The match was barely three minutes old when Peter Moller put Denmark ahead. Brian Laudrup added the second in the 12th minute. When Ebbe Sand put in the third in the 60th minute, it turned to be the fastest goal by a substitute player in the World Cup history.
He was just 18 seconds on the pitch after coming in as a substitute for Peter Moller.
“It is a shame to lose like this”, remarked Victor Ikpeba. He was the first Nigerian to come out of the dressing room after they had kept reporters waiting for more than 30 minutes.
In the days they won matches, the Super Eagles marched out to the “Mixed Zone” to meet reporters within seconds of conclusion of the games.
For the Nigerians, reaching the quarter-finals of the France ’98 World Cup could have been a dream, but that night, it was more than nightmares for the Super Eagles who were the obvious favourites over the hitherto unsung Danish team that re-enacted its flaming form of the early stage of Mexico ’86, scoring at will.
The 4-1 defeat of Nigeria brought back the memories of Mexico ’86 in which the Danes went goal-berserk beating, for instance, Uruguay 6-1.
Glorious Danes! They did their homework well providing antidotes to every Nigerian strategy.
“We knew the Nigerians are skilful and often like to attack … so we closed the midfield tightly”, said Bo Johansson, the Swedish coach of Denmark.
For Nigeria, everything went awry. Poor goalkeeping, clumsy defenders, unimaginative midfielders, wingless flank men and clay-footed attackers, were the spectacle the Super Eagles presented the French crowd who cheered the Nigerians all the way, even in the face of obvious humiliating defeat.
Poor Austin Okocha, perhaps the only imaginative player in the Nigerian squad. He was struggling bravely to redeem a hopeless situation.
Coach Bora Milotinovic, obviously bereft of ideas, sat glued to the bench as if the pressure of the rampaging Danes had consumed him.
The Super Eagles looked spineless. Upfront, Victor Ikpeba was lost, roving aimlessly. Garba Lawal was deserted by imagination, unable to take any direct shot at goal, even when the field was clear for him.

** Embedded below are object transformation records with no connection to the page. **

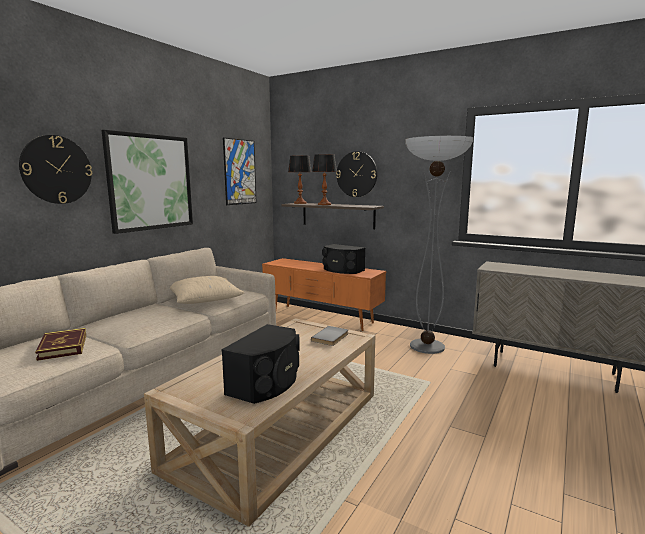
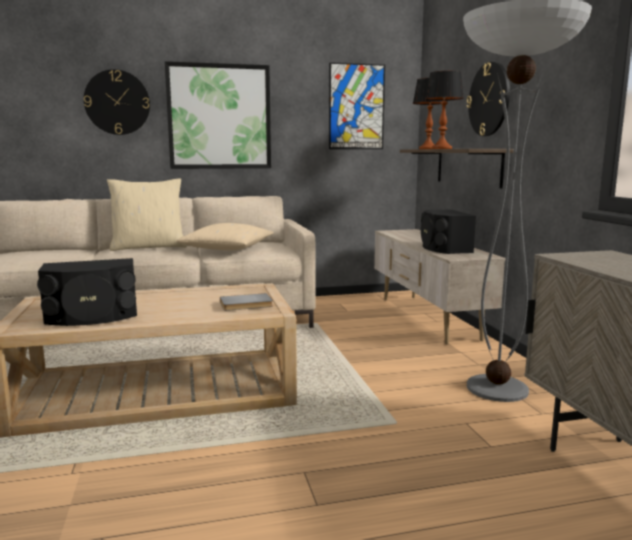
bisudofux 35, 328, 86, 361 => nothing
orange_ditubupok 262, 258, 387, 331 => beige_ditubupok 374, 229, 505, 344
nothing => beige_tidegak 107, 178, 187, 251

He preferred to make unserviceable passes. Nwankwo Kanu was irritating. He put every foot wrong and everyone concluded he was not psyched up for the World Cup.
After 20 minutes, he was no better than a wandering passenger on the field. His substitution was forced on Bora. Even then, Yekini did not prove to be an alternative. He was clumsy with the ball.
Mutiu Adepoju had a fairly good game, playing in the unfamiliar position of right full back and having to support a glaringly feeble attack. The defence ruined an already bad situation.
Not even the hitherto celebrated Inter Milan ace, Taribo West could rise above average. He was heavy, very heavy like a pregnant woman due for delivery. He had obviously burnt himself out in the tough Italian league.
Goalkeeper Peter Rufai appeared to have blurred vision. Within three minutes of the game’s kick off, Peter Moller had put his side ahead.
After the match, Col. Abdulmumuni Aminu the then chairman of NFA sat glued to his seat, even five minutes after the state-of-the-art Stade de France was nearly empty.
His dark suit over black trousers and shoes perhaps reflected the melancholy state of his mind as he glanced blankly into the dark Paris sky. Deserted on the bench, Aminu was obviously finding it difficult to come to terms that the World Cup dream was over.